Golden goodbyes for hundreds of NHS staff in the West Midlands axed in a major shake-up of health services have cost nearly £14 million, it has been revealed.
And 31 staff at the abolished health trusts walked away with pay-offs in excess of £100,000 – with seven of them getting more than £200,000, according to final annual accounts.
The former Primary Care Trusts for Wolverhampton, Sandwell, Dudley, Walsall and Staffordshire and the Strategic Health Authority covering the West Midlands made 271 people redundant in 2012/13.
Responsibility for health care outside of hospitals is now in the hands of groups of GPs.
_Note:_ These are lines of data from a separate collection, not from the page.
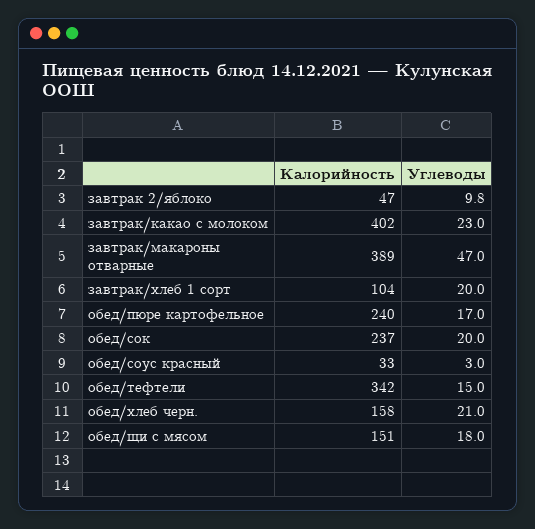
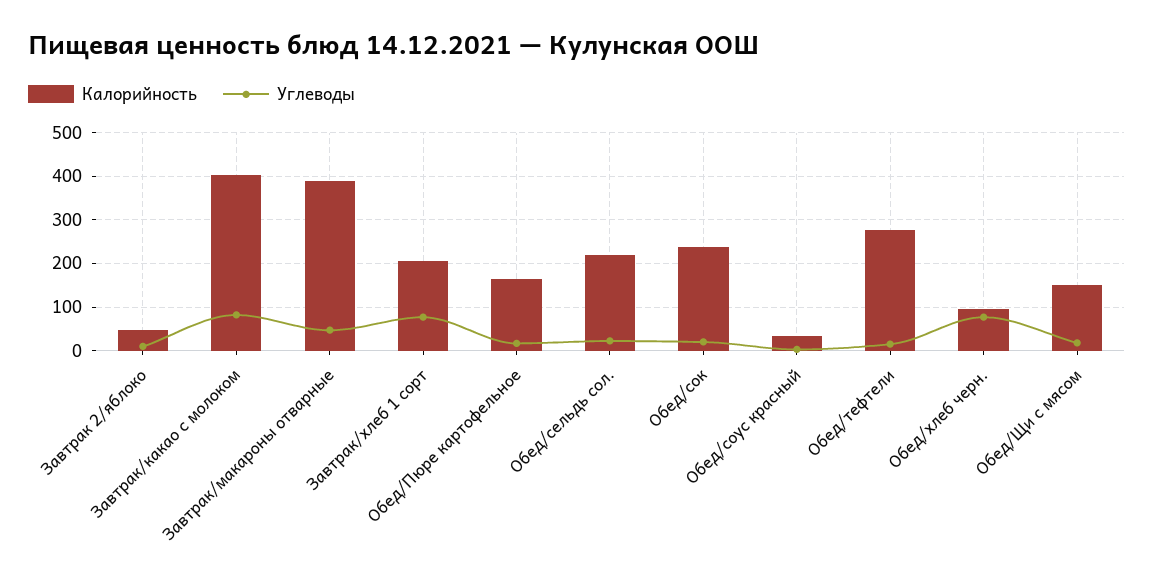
  {
    "Калорийность": {
      "завтрак 2/яблоко": 47,
      "завтрак/какао с молоком": 402,
      "завтрак/макароны отварные": 389,
-     "завтрак/хлеб 1 сорт": 104,
+     "завтрак/хлеб 1 сорт": 200,
-     "обед/пюре картофельное": 240,
+     "обед/пюре картофельное": 160,
      "обед/сок": 237,
      "обед/соус красный": 33,
-     "обед/тефтели": 342,
+     "обед/тефтели": 280,
-     "обед/хлеб черн.": 158,
+     "обед/хлеб черн.": 100,
-     "обед/щи с мясом": 151
+     "обед/щи с мясом": 151,
+     "Обед/сельдь сол.": 220
    },
    "Углеводы": {
      "завтрак 2/яблоко": 9.8,
-     "завтрак/какао с молоком": 23,
+     "завтрак/какао с молоком": 80,
      "завтрак/макароны отварные": 47,
-     "завтрак/хлеб 1 сорт": 20,
+     "завтрак/хлеб 1 сорт": 80,
      "обед/пюре картофельное": 17,
      "обед/сок": 20,
      "обед/соус красный": 3,
      "обед/тефтели": 15,
-     "обед/хлеб черн.": 21,
+     "обед/хлеб черн.": 80,
-     "обед/щи с мясом": 18
+     "обед/щи с мясом": 18,
+     "Обед/сельдь сол.": 20
    }
  }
The Government expects to save billions with its re-organisation of the NHS, which includes axing layers of management and bureaucracy.
But the cost of the scheme, and the radical overhaul of the NHS, has been criticised by the Labour party. Individuals who were paid in excess of £100,000 each have not been named.
But they show that one person employed by the former Walsall PCT received an ‘exit package’ worth £299,641 for being made compulsorily redundant. That member of staff was among 36 redundancies, three of which were more than £150,000 and one more than £100,000.
Another at Dudley PCT left with £271,729 while one member of staff left under an ‘agreed departure’ with £204,755. There, 55 staff lost their jobs including three who went with between £100,000 and £150,000 each.
Four West Midlands staff from the former Midlands and East Strategic Health Authority took compulsory redundancy with exit packages worth more than £200,000 each, costing £1,005,000 between them.
A further seven got more than £100,000 out of 23 staff being axed.
Sandwell’s PCT made 88 staff redundant in total, costing £3,715,969.
Two of those left voluntarily with more than £150,000 each and another five got more than £100,000 each.
There were 57 redundancies at Wolverhampton City PCT, one of which received £170,000 and two who shared £240,000 between them.
Twelve staff left South Staffordshire PCT but all were given packages lower than £100,000. Eight of them received at least £50,000 when their jobs disappeared.
Valerie Vaz, Labour MP for Walsall South, and a member of the Commons Health Select Committee, criticised the government for its major re-organisation of the NHS.
She said: “The pay-offs are a direct result of the NHS re-organisation which was never in any manifesto and was not planned by any political party.”
The Department of Health says that nationally the changes will save the taxpayer £5.5bn.